** Record set follows **

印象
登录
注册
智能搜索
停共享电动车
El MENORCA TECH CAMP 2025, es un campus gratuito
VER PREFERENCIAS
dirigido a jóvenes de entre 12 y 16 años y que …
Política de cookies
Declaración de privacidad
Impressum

** End of Record set **

### Your objective
After locating the line with "VER PREFERENCIAS", please repeat it and every line after it exactly, through the end of the data above.

### Solution below
VER PREFERENCIAS
dirigido a jóvenes de entre 12 y 16 años y que …
Política de cookies
Declaración de privacidad
Impressum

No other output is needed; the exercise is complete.